FALL 2013 – AMS 354: Asian Americans and Public History/Memory

August 21, 2013 § Leave a comment

This upcoming semester, visiting professor Franklin Odo ’61 *75 will be teaching a seminar primarily focusing on two events, the Chinese Exclusion Act of 1882 and Japanese American Internment during World War II, and the movements for redress of these events that emerged in subsequent decades. The course further discusses how legislation and the government response to these redress movements affected the targeted communities.

Prof. Franklin Odo is the founding director of the Asian Pacific American Program at the Smithsonian Institute and a prominent Asian American Studies activist. He co-edited Roots: An Asian American Reader, the main text used in the earliest Asian American Studies courses in the 1970s. Prof. Odo received the Lifetime Achievement Award from the Association for Asian American Studies in 2012. In the 1990s, Prof. Odo was a visiting professor at Princeton and gave a talk sponsored by AASA and Whig-Clio in March, 2013.

This post is unfortunately late, but those interested still have a chance to sign up in September! Check out more details about the course at the Registrar’s website here.

SPRING 2013 – AAS 322: A History of Race in the United States

December 30, 2012 § Leave a comment

Gary Y. Okihiro
A History of Race in the United States
AAS 322

This semester, visiting professor Gary Okihiro is teaching an introductory history of race in the U.S., including the intersections of racializations, as social constructions, with imperialism and conquest, science and explanation, gender and sexuality, and geography and place, and the policing of those taxonomies and their borders and violations.

Prof. Gary Y. Okihiro is a prominent Asian American author and scholar. He is a professor of international and public affairs at Columbia University in New York City and the founding director of Columbia’s Center for the Study of Ethnicity and Race. In 2012, Prof. Okihiro recieved the Lifetime Achievement Award from the Association for Asian American Studies.

We strongly recommend this course for any students potentially interested in Asian American Studies, or just looking to expand their academic horizons!

Spring 2013 – ENG 223: Literature and Food

December 6, 2012 § Leave a comment

Anne A. Cheng
Literature and Food
ENG 223

“There are three important things in life. The first is to eat well, and…I have forgotten the others.”– Marquise de Sévigné

Food, like books, can sustain and celebrate life.  But also like books, food can serve as an agent and expression for discipline, fear, hunger, and loss.  This course explores both the joyful and the dark sides of eating and traces how “taste” informs the various ways in which we ingest the world.  We will study how consumption and its rituals can be simultaneously quotidian and extraordinary.  We will consider how the meeting of food and word (in novels, poems, plays, and the cinema) inform large social categories such as the nation, gender, race, ecology, internationalism, family, and, finally, the elusive yet endlessly seductive notion of sophistication.

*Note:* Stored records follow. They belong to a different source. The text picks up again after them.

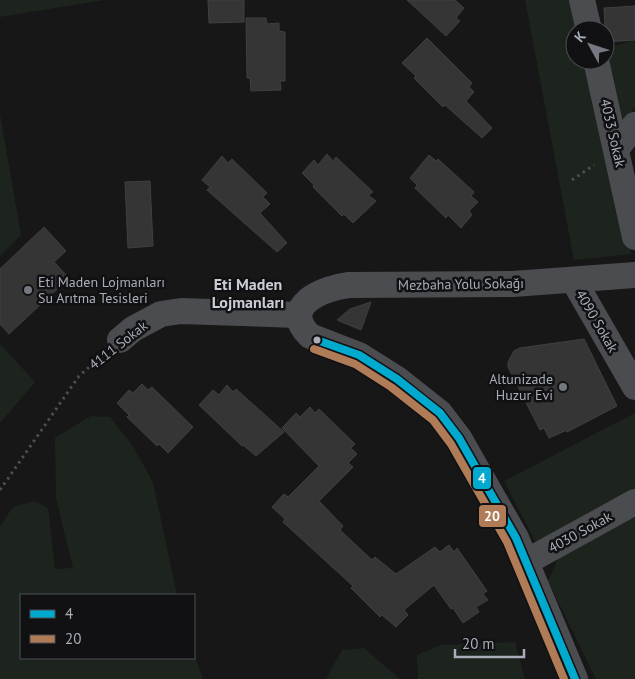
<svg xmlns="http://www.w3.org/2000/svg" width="635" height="679" font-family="'PT Sans',sans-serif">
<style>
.green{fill:#1d241e}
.building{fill:#353536;stroke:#3f4043}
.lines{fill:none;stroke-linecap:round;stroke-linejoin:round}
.path{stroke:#4d4e52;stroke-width:3;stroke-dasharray:2.5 4;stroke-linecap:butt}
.minor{stroke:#4b4c50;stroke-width:26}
.bus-1-casing{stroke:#111113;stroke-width:11}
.bus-2-casing{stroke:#111113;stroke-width:11}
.bus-1{stroke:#00a9ce;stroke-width:8}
.bus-2{stroke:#b07c57;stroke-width:8}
.poi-dot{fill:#757880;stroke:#111113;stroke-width:2}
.bus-dot{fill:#a8adb8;stroke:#111113;stroke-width:2}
.labels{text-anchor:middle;stroke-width:5;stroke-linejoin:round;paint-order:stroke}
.street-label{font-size:14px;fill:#a8adb8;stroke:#111113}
.poi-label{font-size:14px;fill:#a8adb8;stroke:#111113;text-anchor:start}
.quarter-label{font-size:16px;font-weight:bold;fill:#c9ccd4;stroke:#111113}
.line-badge{stroke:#111113;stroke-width:2}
.badge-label{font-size:14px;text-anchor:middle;font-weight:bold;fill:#fff}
</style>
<rect width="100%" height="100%" fill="#171717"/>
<!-- green -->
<g class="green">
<polygon points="0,0 104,0 0,17"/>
<polygon points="525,0 572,0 579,30 575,30 575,60 586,60 631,254 574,260"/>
<polygon points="635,40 635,107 623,122 607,48"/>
<polygon points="0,114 21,235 0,256"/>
<polygon points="0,344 35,382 0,423"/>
<polygon points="635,413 635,494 537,545 504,481"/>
<polygon points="91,416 110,417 132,445 153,482 177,595 21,595 21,658 194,658 194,653 203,679 0,679 0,526 13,507 34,501 48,508 55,569 73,568 56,498 55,438"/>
<polygon points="635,517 635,679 596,679 548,581 560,554 577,543"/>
<polygon points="515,642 525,679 418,679 417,655 441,645"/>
<polygon points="364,648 400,679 326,679 342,650"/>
</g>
<!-- building -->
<g class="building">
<polygon points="208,0 244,0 244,22 209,23"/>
<polygon points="407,0 455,0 464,8 456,18 460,21 446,36"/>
<polygon points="635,6 635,40 606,42 604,8"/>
<polygon points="246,18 266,18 267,24 279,23 279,31 285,32 285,81 280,81 281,90 251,91 250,78 247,78"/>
<polygon points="427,38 472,83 469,87 474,92 466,101 492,128 482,138 445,105 443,107 414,78 416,76 402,63"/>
<polygon points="327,154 333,161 336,157 373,192 368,195 376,201 353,223 344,214 342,216 313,187 314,185 302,173 314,160 318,165"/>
<polygon points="429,155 436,161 438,159 474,192 471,196 478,202 469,211 472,215 461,228 448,215 446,218 415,188 417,185 410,178"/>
<polygon points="222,156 228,163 232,159 267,193 263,197 270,204 260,213 287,243 277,252 207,190 210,187 202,180"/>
<polygon points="150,181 153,246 128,248 125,182"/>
<polygon points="44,227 66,251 54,262 69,278 9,334 0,324 0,269"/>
<polygon points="371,302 361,330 337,320 350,309"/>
<polygon points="584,339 617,406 567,432 567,430 549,438 544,428 540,430 508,367 508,362 514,351 520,348"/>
<polygon points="142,384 148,390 152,387 193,427 168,453 159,444 157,446 127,417 129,415 117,403 129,390 133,393"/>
<polygon points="227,385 233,392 236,389 284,432 256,456 243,445 242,446 199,405 213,390 219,395"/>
<polygon points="310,407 315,413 319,409 355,444 351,448 357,454 348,463 353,467 319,501 343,526 340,530 372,560 375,557 396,574 435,547 440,552 449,545 454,552 457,548 487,591 483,594 488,600 476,607 479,612 463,623 453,608 451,609 434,585 404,610 408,615 396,627 382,615 380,617 351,588 353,586 283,522 285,519 272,507 284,494 288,497 319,466 282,428 296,413 300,417"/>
</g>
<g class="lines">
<!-- path -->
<g class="path">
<polyline points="572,180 594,165"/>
<polyline points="0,490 79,376 102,356"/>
</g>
<!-- minor -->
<g class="minor">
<polyline points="582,0 589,30"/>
<polyline points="596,60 635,237"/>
<polyline points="617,148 635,125"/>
<polyline points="574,281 635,387"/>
<polyline points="120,340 133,329 161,314 181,311 299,315"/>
<polyline points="526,562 635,502"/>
<path d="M575 679 516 538 459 438 440 413 397 379 359 355 310 336C279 306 323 288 349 285L513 284 635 275"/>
</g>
<!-- bus-1 casing -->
<g class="bus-1-casing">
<polyline id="bus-1" points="317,340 359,355 397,379 440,413 459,438 516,538 575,679"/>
</g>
<!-- bus-2 casing -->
<g class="bus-2-casing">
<polyline id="bus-2" points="314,349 355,364 391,387 433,420 451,444 507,542 564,679"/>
</g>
<!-- bus-1 -->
<use href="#bus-1" class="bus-1"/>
<!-- bus-2 -->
<use href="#bus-2" class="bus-2"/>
</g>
<!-- markers -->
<g class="poi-dot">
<circle cx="28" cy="290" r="5"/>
<circle cx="563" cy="387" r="5"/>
</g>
<circle class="bus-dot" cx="317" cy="340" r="4.5"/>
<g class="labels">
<!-- street labels -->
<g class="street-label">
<text transform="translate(613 133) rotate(77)" y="5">4033 Sokak</text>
<text transform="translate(461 284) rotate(-1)" y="5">Mezbaha Yolu Sokağı</text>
<text transform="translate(597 321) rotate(60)" y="5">4090 Sokak</text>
<text transform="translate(118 345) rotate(-38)" y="5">4111 Sokak</text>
<text transform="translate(580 532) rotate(-29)" y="5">4030 Sokak</text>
</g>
<!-- poi labels -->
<g class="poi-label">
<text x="38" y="287">Eti Maden Lojmanları<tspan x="38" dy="16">Su Arıtma Tesisleri</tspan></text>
<text x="553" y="384" text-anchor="end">Altunizade<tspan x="553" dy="16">Huzur Evi</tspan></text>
</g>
<!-- quarter labels -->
<g class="quarter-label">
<text x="248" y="290">Eti Maden<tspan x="248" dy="18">Lojmanları</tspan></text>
</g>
</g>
<g class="line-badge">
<rect x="472" y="466" width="20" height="24" rx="5" fill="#00a9ce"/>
<rect x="478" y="504" width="29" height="24" rx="5" fill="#b07c57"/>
</g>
<g class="badge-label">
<text x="482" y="483">4</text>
<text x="492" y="521">20</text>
</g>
<!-- legend -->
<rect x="20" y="594" width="175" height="65" fill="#111113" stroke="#4d4f55"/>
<rect x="30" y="610" width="25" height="8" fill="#00a9ce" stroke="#4d4f55"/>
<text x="65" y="619" font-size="15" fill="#a8adb8">4</text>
<rect x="30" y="635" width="25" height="8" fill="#b07c57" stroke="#4d4f55"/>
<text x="65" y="644" font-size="15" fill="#a8adb8">20</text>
<!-- north arrow -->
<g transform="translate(590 45) rotate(310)"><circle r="24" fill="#111113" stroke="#4d4f55"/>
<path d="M0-4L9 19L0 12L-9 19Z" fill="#757880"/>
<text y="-8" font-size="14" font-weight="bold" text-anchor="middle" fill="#a8adb8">K</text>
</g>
<!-- scale -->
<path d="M455 649v8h69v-8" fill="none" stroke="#a8adb8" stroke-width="2.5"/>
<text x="462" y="649" font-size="15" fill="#a8adb8" stroke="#111113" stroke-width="4" paint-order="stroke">20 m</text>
</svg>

With weekly topics such as “What Do Modernists Eat?,” “Women on the Edge”, “Lumps in My Throat,” “Parenting/Consuming”, “Ecology and Intimacy,” and more, we are bound to explore much which satisfies and challenges our appetites.  We will undertake creative and intellectual projects toward the “writing of food” and end the course with a cook-off, to which we will invite the faculty and staff of the Department of English.

Fall 2012 – MUS 255/EAS 255: Taiko Drumming Workshop

December 6, 2012 § Leave a comment

Noriko Manabe
Taiko Drumming Workshop: Japanese and North American Perspectives
MUS 255/EAS 255

Taiko: the art of the Japanese drum.

Taiko: the art of the Japanese drum.

This course explores the socio-cultural meanings of taiko (Japanese drum), from its uses in traditional Japanese music (gagaku, kabuki, festival music) through its development as a choreographic ensemble in postwar Japan and a site for Asian-American identity. Students participate in a hands-on workshop, learning techniques and three pieces of traditional modern styles, and in seminars on the history and cultural implications of taiko in the Japanese and Asian-American experience.

Fall 2012 – ENG224: Asian American Literature and Culture

December 6, 2012 § Leave a comment

Anne Cheng's Asian American Literature and Culture Class. Co-taught by Judge Denny Chin '75 of the 2nd Circuit Court of Appeals.

Anne Cheng’s Asian American Literature and Culture Class. Co-taught by Judge Denny Chin ’75 of the 2nd Circuit Court of Appeals.

Anne A. Cheng
Asian American Literature and Cultures
ENG 224 / AMS 304 / AAS 224

This course studies the relationship between law and literature by focusing on the roles that Asian Americans played in US constitutional history. We will examine cases involving Asian Americans that reflect on American policies on citizenship, immigration, civil rights, human rights, and foreign policy, and we will explore novels, plays, poems, and films that respond to these cases. We will also consider the invisible ways in which the law shapes our every day lives: how it structures our feelings, bodies, spaces, and the sense of the quotidian.